* SOURCE TEXT
Start

PyData London 2022

Gabor Bakos

Gabor works in the Statistical Arbitrage team at Optiver. He is responsible for building systematic trading strategies and designing the data pipelines. Prior to joining the team, he worked at a systematic hedge fund for 3.5 years. He holds an MSc degree in Mathematical and Computational Finance from the University of Oxford.


Sessions

06-18
15:00
45min
Data Pipelining for Real-time ML Models
Gabor Bakos

Reinventing the wheel is usually not something we should be striving for, so why did we build our data pipeline from scratch? There are numerous design choices people make and they can highly affect the potential use cases. When making a custom pipeline you can make your own trade-offs between speed, throughput, simplicity and consistency of code/logic/data.

Market makers like Optiver are usually associated with ultra-low latency infrastructure, however there are plenty of use cases where human latency (seconds) is acceptable. Computing derived metrics, training models and making predictions as new data arrives are just a few such applications and what we will focus on in this presentation.

We will tackle some of the questions we asked ourselves on the design choices for our data pipeline.
* Should you write code that is used by both live and historical pipeline?
* How to improve research to production cycle?
* How do we ensure that real-time and backtest results match?
* How to improve development speed?
* What trade-offs to make if inputs/data arrive asynchronously?
* How to improve performance and reduce resource usage?
* How can we speed up day-to-day research?
* What to do with stateful nodes?

Basic knowledge of finance and data pipelining might be beneficial, but no specific knowledge is required to follow the presentation.

Tower Suite 1

End

* PROBLEMS AND TASKS
1. According to the speaker page, how many years did Gabor work at a systematic hedge fund before joining his current team?
2. Rewrite everything in the speaker page from "PyData London 2022" down to "University of Oxford.", putting "Quantitative Research" wherever "Statistical Arbitrage" appears.
The rows that come next have no connection to the speaker page.

* DATASET ENTRIES
Start

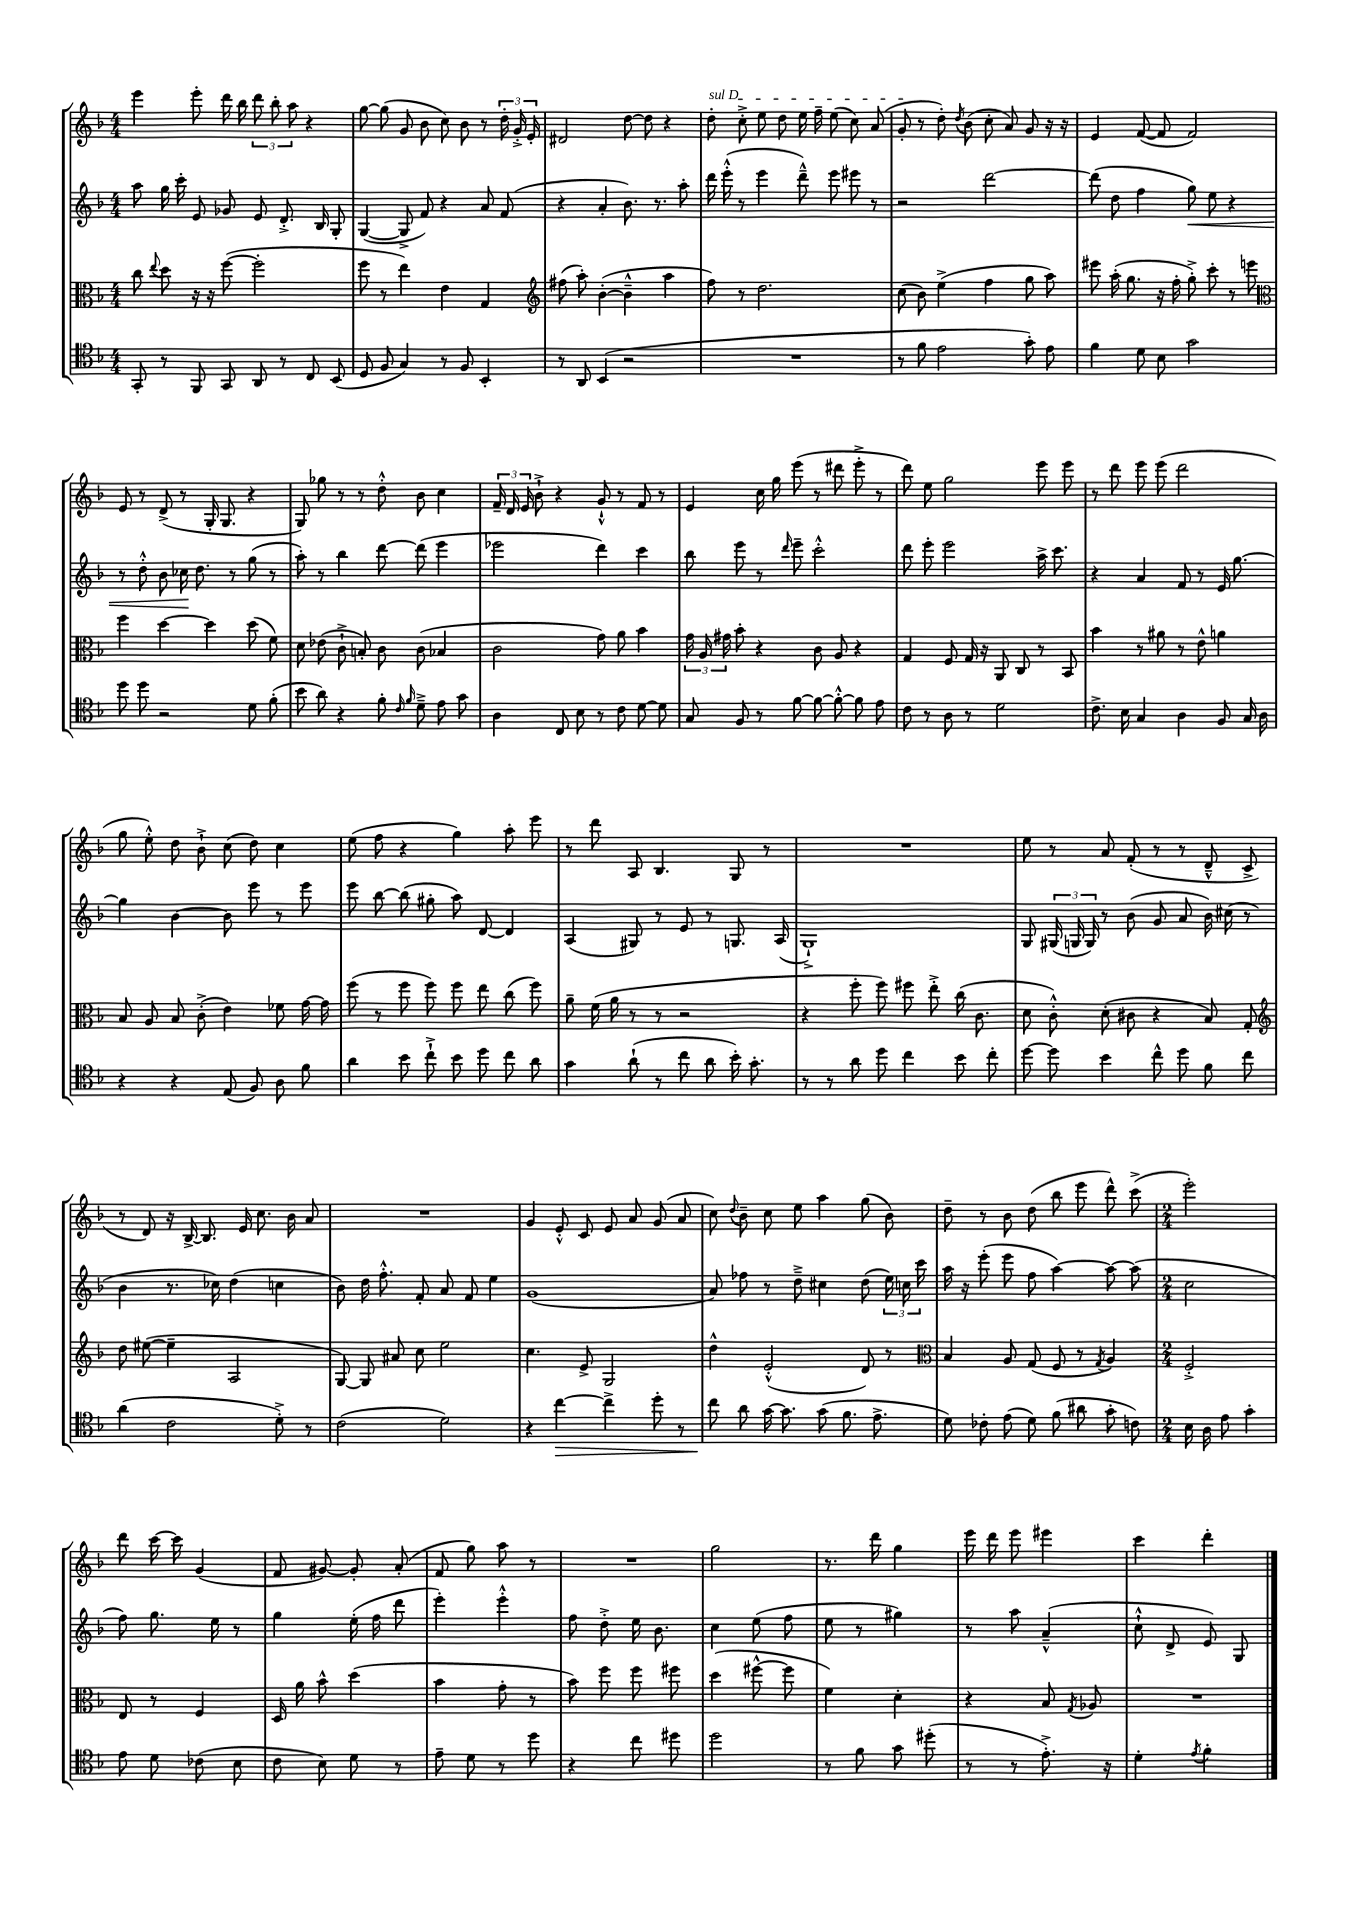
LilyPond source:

<<
\new StaffGroup <<
\new Staff = "s0" {
    \clef treble \key f \major \numericTimeSignature \time 4/4
    \autoBeamOff e'''4 e'''8-. d'''16 bes''16 \tuplet 3/2 { d'''8 bes''8-. a''8 } r4 |
    g''8~ g''8( g'8 bes'8 c''8) bes'8 r8 \tuplet 3/2 { d''16-. g'16-.-> e'16-. } |
    dis'2 d''8~ d''8 r4 |
    \once \override TextSpanner.bound-details.left.text = \markup { \italic "sul D" } d''8-.\startTextSpan c''8-.-> e''8 d''8 e''16 f''16-- e''8( c''8) a'8( |
    g'8-.\stopTextSpan r8 d''8-.) \acciaccatura { d''8 } bes'8( c''8-. a'8) g'8 r16 r16 |
    e'4 f'8~( f'8 f'2) |
    e'8 r8 d'8->( r8 g16-. g8. r4 |
    g8) ges''8 r8 r8 d''8-.-^ bes'8 c''4 |
    \tuplet 3/2 { f'16-- d'16 e'16 } bes'8-!-> r4 g'8-!-^ r8 f'8 r8 |
    e'4 c''16 g''16 e'''8( r8 dis'''8 e'''8-.-> r8 |
    d'''8) e''8 g''2 e'''8 e'''8 |
    r8 d'''8 e'''8 e'''8( d'''2 |
    g''8 e''8-.-^) d''8 bes'8-!-> c''8( d''8) c''4 |
    e''8( f''8 r4 g''4) a''8-. e'''8 |
    r8 d'''8 a8 bes4. g8 r8 |
    R1 |
    e''8 r8 a'8 f'8-.( r8 r8 d'8---^ c'8-> |
    r8 d'8) r16 bes16~-> bes8. e'16 c''8. bes'16 a'8 |
    R1 |
    g'4 e'8-.-^ c'8 e'8 a'8 g'8( a'8 |
    c''8) \appoggiatura { d''8 } bes'8-- c''8 e''8 a''4 g''8( bes'8) |
    d''8-- r8 bes'8 d''8( bes''8 e'''8 d'''8-^) c'''8->( |
    \numericTimeSignature \time 2/4 e'''2-.) |
    d'''8 c'''16~ c'''16 g'4( |
    f'8 gis'8~) gis'8-. a'8-.( |
    f'8 g''8) a''8 r8 |
    R2 |
    g''2 |
    r8. d'''16 g''4 |
    e'''16 d'''16 e'''8 eis'''4 |
    c'''4 d'''4-. \bar "|." |
}
\new Staff = "s1" {
    \clef treble \key f \major \numericTimeSignature \time 4/4
    \autoBeamOff a''8 g''16 c'''16-. e'8 ges'8 e'8 d'8.-.-> bes16 g8-. |
    g4~( g8-> f'8) r4 a'8 f'8( |
    r4 a'4-. bes'8.) r8. a''8-. |
    d'''16 e'''16-.-^( r8 e'''4 d'''8---^) e'''8 eis'''8 r8 |
    r2 d'''2~ |
    d'''8( d''8 f''4 g''8\<) e''8 r4 |
    r8 d''8-.-^ bes'8 ces''16\! d''8. r8 g''8( r8 |
    a''8-.) r8 bes''4 d'''8~ d'''8( e'''4 |
    ees'''2 d'''4) c'''4 |
    bes''8 e'''8 r8 \grace { d'''16 } e'''8-- c'''2-.-^ |
    d'''8 e'''8-. e'''2 a''16-> c'''8. |
    r4 a'4 f'8 r8 e'16 g''8.~ |
    g''4 bes'4~ bes'8 e'''8 r8 e'''8 |
    e'''8 bes''8~ bes''8( gis''8-. a''8) d'8~ d'4 |
    a4( gis8) r8 e'8 r8 g8. a16( |
    g1-!->) |
    g8 \tuplet 3/2 { gis16( g16 g16) } r8 bes'8( g'8 a'8 bes'16) cis''16( r8 |
    bes'4 r8. ces''16) d''4( c''4 |
    bes'8) d''16 f''8.-.-^ f'8-. a'8 f'8 e''4 |
    g'1( |
    a'8) fes''8 r8 d''8---> cis''4 d''8( \tuplet 3/2 { e''16) c''16 c'''16 } |
    a''16 r16 e'''8-.( e'''8 f''8 a''4~) a''8~ a''8( |
    \numericTimeSignature \time 2/4 c''2 |
    f''8) g''8. e''16 r8 |
    g''4 e''16-.( f''16 d'''8 |
    e'''4-.) e'''4-.-^ |
    f''8 d''8-.-> e''16 bes'8. |
    c''4 e''8( f''8 |
    e''8 r8 gis''4) |
    r8 a''8 a'4---^( |
    c''8-!-^ d'8-> e'8) g8 \bar "|." |
}
\new Staff = "s2" {
    \clef alto \key f \major \numericTimeSignature \time 4/4
    \autoBeamOff c''8 \appoggiatura { e''8 } d''8 r16 r16 f''8~( f''2-. |
    f''8 r8 e''4) e'4 g4 |
    \clef treble fis''8( a''8-.) bes'4~-.( bes'4---^ a''4 |
    f''8) r8 d''2. |
    c''8( bes'8) e''4->( f''4 g''8 a''8) |
    eis'''8 a''16-.( g''8. r16 f''16-. g''8-.->) c'''8-. r8 e'''8 |
    \clef alto f''4 d''4~ d''4 d''8( f'8) |
    d'8 ees'8( c'8-!-> b8-.) c'8 c'8( bes4 |
    c'2 g'8) a'8 bes'4 |
    \tuplet 3/2 { g'16 a16 gis'16 } bes'8-. r4 c'8 a8 r4 |
    g4 f8 g16 r16 a,8 c8 r8 bes,8 |
    bes'4 r8 ais'8 r8 e'8-^ a'4 |
    bes8 a8 bes8 c'8-.->( e'4) fes'8 g'16~ g'16 |
    f''8( r8 f''8 f''8) f''8 e''8 c''8( f''8) |
    a'8-- f'16( a'16 r8 r8 r2 |
    r4 f''8-. f''8) fis''8 e''8-.-> c''16( c'8. |
    d'8 c'8-.-^) d'8-.( cis'8 r4 bes8) g8-. |
    \clef treble d''8 eis''8~( eis''4-- a2 |
    g8~) g8 ais'8 c''8 e''2 |
    c''4. e'8-> g2 |
    d''4-^ e'2-.-^( d'8) r8 |
    \clef alto bes4 a8 g8( f8 r8 \acciaccatura { g8 } a4) |
    \numericTimeSignature \time 2/4 f2-.-> |
    e8 r8 f4 |
    d16 a'16 bes'8-^ d''4( |
    bes'4 g'8-. r8 |
    bes'8) f''8 f''8 fis''8 |
    d''4( fis''8~-^ fis''8 |
    f'4) d'4-. |
    r4 bes8 \acciaccatura { g8 } aes8 |
    R2 \bar "|." |
}
\new Staff = "s3" {
    \clef tenor \key f \major \numericTimeSignature \time 4/4
    \autoBeamOff g,8-. r8 f,8 g,8 a,8 r8 c8 bes,8( |
    d8 f8 g4) r8 f8 bes,4-. |
    r8 a,8 bes,4( r2 |
    R1 |
    r8 f'8 e'2 g'8-.) e'8 |
    f'4 d'8 bes8 g'2 |
    d''8 d''8 r2 d'8 f'8-.( |
    bes'8 a'8) r4 f'8-. \grace { c'16 f'16 } d'8---> e'8 g'8 |
    a4 c8 bes8 r8 c'8 d'8~ d'8 |
    g8 f8 r8 f'8~ f'8~ f'8~-.-^ f'8 e'8 |
    c'8 r8 a8 r8 d'2 |
    c'8.-> bes16 g4 a4 f8 g16 a16 |
    r4 r4 e8( f8) a8 f'8 |
    a'4 bes'8 c''8-!-> bes'8 d''8 c''8 a'8 |
    g'4 a'8-!( r8 c''8 a'8 bes'16-.) g'8.-. |
    r8 r8 a'8 d''8 c''4 bes'8 c''8-. |
    d''8~ d''8 bes'4 c''8-^ d''8 f'8 c''8 |
    a'4( c'2 d'8-.->) r8 |
    c'2( d'2) |
    r4 c''4~\> c''4-> d''8-. r8 |
    c''8\! a'8 g'16~ g'8. g'8( f'8. e'8.-> |
    d'8) ces'8-. e'8( d'8) f'8( ais'8 g'8-. c'8) |
    \numericTimeSignature \time 2/4 bes16 a16 e'8 g'4-. |
    e'8 d'8 ces'8( bes8 |
    c'8 bes8) d'8 r8 |
    e'8-- d'8 r8 d''8 |
    r4 c''8 dis''8 |
    d''2 |
    r8 f'8 g'8 dis''8-.( |
    r8 r8 e'8.-.->) r16 |
    d'4-. \acciaccatura { e'8 } f'4-. \bar "|." |
}
>>
>>
\layout { \context { \Score \remove "Bar_number_engraver" } }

End

* SOLUTIONS TO THE EXERCISE
1. 3.5 years.

2.
PyData London 2022

Gabor Bakos

Gabor works in the Quantitative Research team at Optiver. He is responsible for building systematic trading strategies and designing the data pipelines. Prior to joining the team, he worked at a systematic hedge fund for 3.5 years. He holds an MSc degree in Mathematical and Computational Finance from the University of Oxford.